旅人は語る

昨日、中田英寿が久しぶりにテレビ番組に生出演しているところを見た。

今の肩書きは「旅人」らしい。引退以降、1年3ヵ月の間に40カ国以上の国と地域を周っているとのこと。中継はドバイから行われていたのだが、「これまでの旅でいくらくらい使いましたか?」という質問に対して、「自分では把握していない、会計士に聞かないと」といった回答をしているの見て、中田英寿という人間と彼をテレビ画面を通じて見ている人々との間には、日本−ドバイ間という物理的な距離以上にかけ離れたものがあると素直に感じてしまった。

一つ非常に引かれたのは、「旅を通じてどんなことに気づきましたか?」と聞かれた時に彼が発言した、「特定の場所に余るほどあるものが、別の場所には全く足りていない、ということが非常に多いように思う。余っているところから足りないところへと移すことを考えていきたい」といった主旨のコメント。

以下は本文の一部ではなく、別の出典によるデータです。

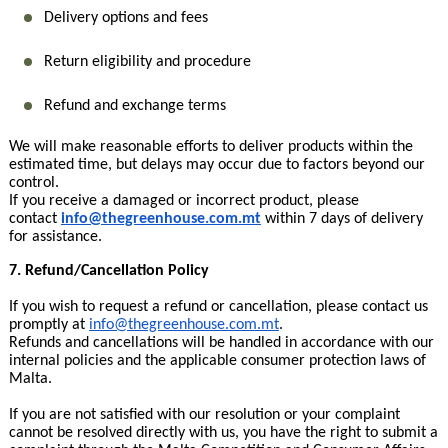
Delivery options and fees
Return eligibility and procedure
Refund and exchange terms
We will make reasonable efforts to deliver products within the
estimated time, but delays may occur due to factors beyond our
control.
If you receive a damaged or incorrect product, please
contact
info@thegreenhouse.com.mt
within 7 days of delivery
for assistance.
7. Refund/Cancellation Policy
If you wish to request a refund or cancellation, please contact us
promptly at
info@thegreenhouse.com.mt
.
Refunds and cancellations will be handled in accordance with our
internal policies and the applicable consumer protection laws of
Malta.
If you are not satisfied with our resolution or your complaint
cannot be resolved directly with us, you have the right to submit a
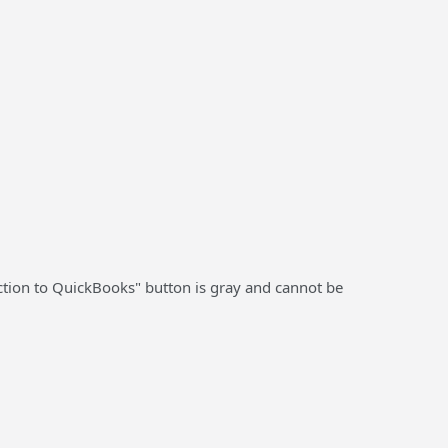
tion to QuickBooks" button is gray and cannot be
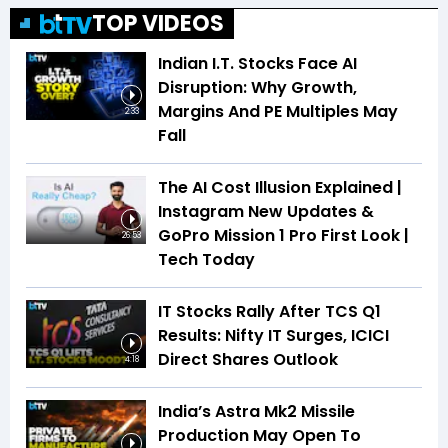
TOP VIDEOS
Indian I.T. Stocks Face AI
Disruption: Why Growth,
Margins And PE Multiples May
2:33
Fall
The AI Cost Illusion Explained |
Instagram New Updates &
GoPro Mission 1 Pro First Look |
26:53
Tech Today
IT Stocks Rally After TCS Q1
Results: Nifty IT Surges, ICICI
Direct Shares Outlook
4:18
India’s Astra Mk2 Missile
Production May Open To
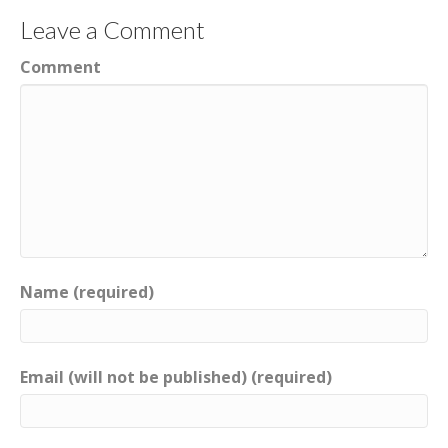
Leave a Comment
Comment
Name (required)
Email (will not be published) (required)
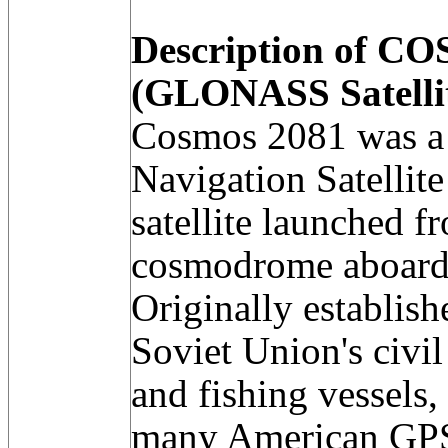
Description of C
(GLONASS Satelli
Cosmos 2081 was a 
Navigation Satell
satellite launched 
cosmodrome aboard 
Originally establish
Soviet Union's civil
and fishing vessels,
many American GPS 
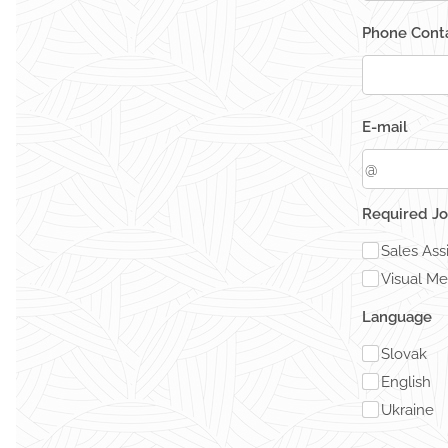
Phone Conta
E-mail
Required Jo
Sales Ass
Visual Me
Language
Slovak
English
Ukraine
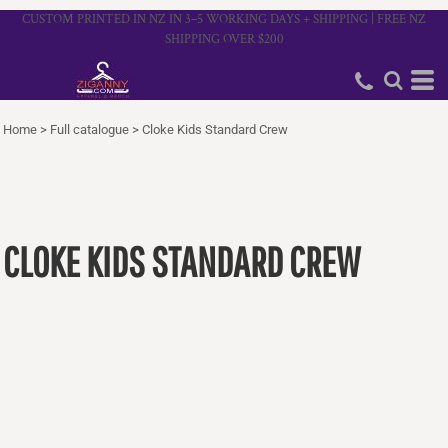
CUSTOM PRINTED IN NZ IN 3–5 WORKING DAYS + SHIPPING | FREE NZ
SHIPPING OVER $200
Home
>
Full catalogue
>
Cloke Kids Standard Crew
CLOKE KIDS STANDARD CREW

「ある」所から「無い」所へ移すというのは、経済活動の最も基本的な要素の一つであって、彼がそうしたことを意識しているかいないかはわからない。ただ、経済活動は「差」を生じさせる力と埋め合わせる力を併せ持っているという現実を目の当たりにすることによって、彼自身何かを感じたのかもしれない。もちろんこれは想像にすぎないが、想像するのは自由だし、圧倒的な財を持っている人間として彼が今後どんな行動を取るのかについて、少し興味が湧いてきた。